RECORDS FOR THIS EXERCISE:
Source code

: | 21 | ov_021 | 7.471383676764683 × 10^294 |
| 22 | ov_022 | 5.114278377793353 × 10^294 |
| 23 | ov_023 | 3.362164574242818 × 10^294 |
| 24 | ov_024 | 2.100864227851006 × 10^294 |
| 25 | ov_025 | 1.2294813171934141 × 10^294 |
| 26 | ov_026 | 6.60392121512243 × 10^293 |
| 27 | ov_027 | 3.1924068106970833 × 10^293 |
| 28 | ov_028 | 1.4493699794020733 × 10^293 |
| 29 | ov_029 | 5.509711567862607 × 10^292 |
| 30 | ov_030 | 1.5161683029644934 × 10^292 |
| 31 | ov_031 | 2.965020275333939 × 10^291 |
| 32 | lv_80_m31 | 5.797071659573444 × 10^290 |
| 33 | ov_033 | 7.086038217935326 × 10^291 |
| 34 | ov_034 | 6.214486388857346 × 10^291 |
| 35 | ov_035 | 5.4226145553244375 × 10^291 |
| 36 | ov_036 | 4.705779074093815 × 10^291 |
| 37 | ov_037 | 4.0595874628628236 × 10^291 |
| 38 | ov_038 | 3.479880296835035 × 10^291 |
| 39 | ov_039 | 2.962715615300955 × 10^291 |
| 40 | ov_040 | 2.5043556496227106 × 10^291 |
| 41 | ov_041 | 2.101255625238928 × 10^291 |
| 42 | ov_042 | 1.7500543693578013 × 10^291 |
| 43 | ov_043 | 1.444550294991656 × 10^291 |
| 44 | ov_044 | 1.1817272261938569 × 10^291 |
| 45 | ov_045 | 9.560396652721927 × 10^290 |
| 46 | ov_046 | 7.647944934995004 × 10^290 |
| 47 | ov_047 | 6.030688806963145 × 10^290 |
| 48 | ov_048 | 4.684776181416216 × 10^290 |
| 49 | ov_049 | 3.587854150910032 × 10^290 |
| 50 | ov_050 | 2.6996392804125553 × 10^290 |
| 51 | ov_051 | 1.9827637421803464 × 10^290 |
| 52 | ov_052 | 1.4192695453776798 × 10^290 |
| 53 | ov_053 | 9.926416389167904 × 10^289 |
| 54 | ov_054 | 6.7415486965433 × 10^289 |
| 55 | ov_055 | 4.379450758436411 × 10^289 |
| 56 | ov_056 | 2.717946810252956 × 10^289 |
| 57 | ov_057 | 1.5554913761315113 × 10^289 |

PROBLEM: Return all of the lines above verbatim, with no changes.

WRITTEN ANSWER:
Source code

: | 21 | ov_021 | 7.471383676764683 × 10^294 |
| 22 | ov_022 | 5.114278377793353 × 10^294 |
| 23 | ov_023 | 3.362164574242818 × 10^294 |
| 24 | ov_024 | 2.100864227851006 × 10^294 |
| 25 | ov_025 | 1.2294813171934141 × 10^294 |
| 26 | ov_026 | 6.60392121512243 × 10^293 |
| 27 | ov_027 | 3.1924068106970833 × 10^293 |
| 28 | ov_028 | 1.4493699794020733 × 10^293 |
| 29 | ov_029 | 5.509711567862607 × 10^292 |
| 30 | ov_030 | 1.5161683029644934 × 10^292 |
| 31 | ov_031 | 2.965020275333939 × 10^291 |
| 32 | lv_80_m31 | 5.797071659573444 × 10^290 |
| 33 | ov_033 | 7.086038217935326 × 10^291 |
| 34 | ov_034 | 6.214486388857346 × 10^291 |
| 35 | ov_035 | 5.4226145553244375 × 10^291 |
| 36 | ov_036 | 4.705779074093815 × 10^291 |
| 37 | ov_037 | 4.0595874628628236 × 10^291 |
| 38 | ov_038 | 3.479880296835035 × 10^291 |
| 39 | ov_039 | 2.962715615300955 × 10^291 |
| 40 | ov_040 | 2.5043556496227106 × 10^291 |
| 41 | ov_041 | 2.101255625238928 × 10^291 |
| 42 | ov_042 | 1.7500543693578013 × 10^291 |
| 43 | ov_043 | 1.444550294991656 × 10^291 |
| 44 | ov_044 | 1.1817272261938569 × 10^291 |
| 45 | ov_045 | 9.560396652721927 × 10^290 |
| 46 | ov_046 | 7.647944934995004 × 10^290 |
| 47 | ov_047 | 6.030688806963145 × 10^290 |
| 48 | ov_048 | 4.684776181416216 × 10^290 |
| 49 | ov_049 | 3.587854150910032 × 10^290 |
| 50 | ov_050 | 2.6996392804125553 × 10^290 |
| 51 | ov_051 | 1.9827637421803464 × 10^290 |
| 52 | ov_052 | 1.4192695453776798 × 10^290 |
| 53 | ov_053 | 9.926416389167904 × 10^289 |
| 54 | ov_054 | 6.7415486965433 × 10^289 |
| 55 | ov_055 | 4.379450758436411 × 10^289 |
| 56 | ov_056 | 2.717946810252956 × 10^289 |
| 57 | ov_057 | 1.5554913761315113 × 10^289 |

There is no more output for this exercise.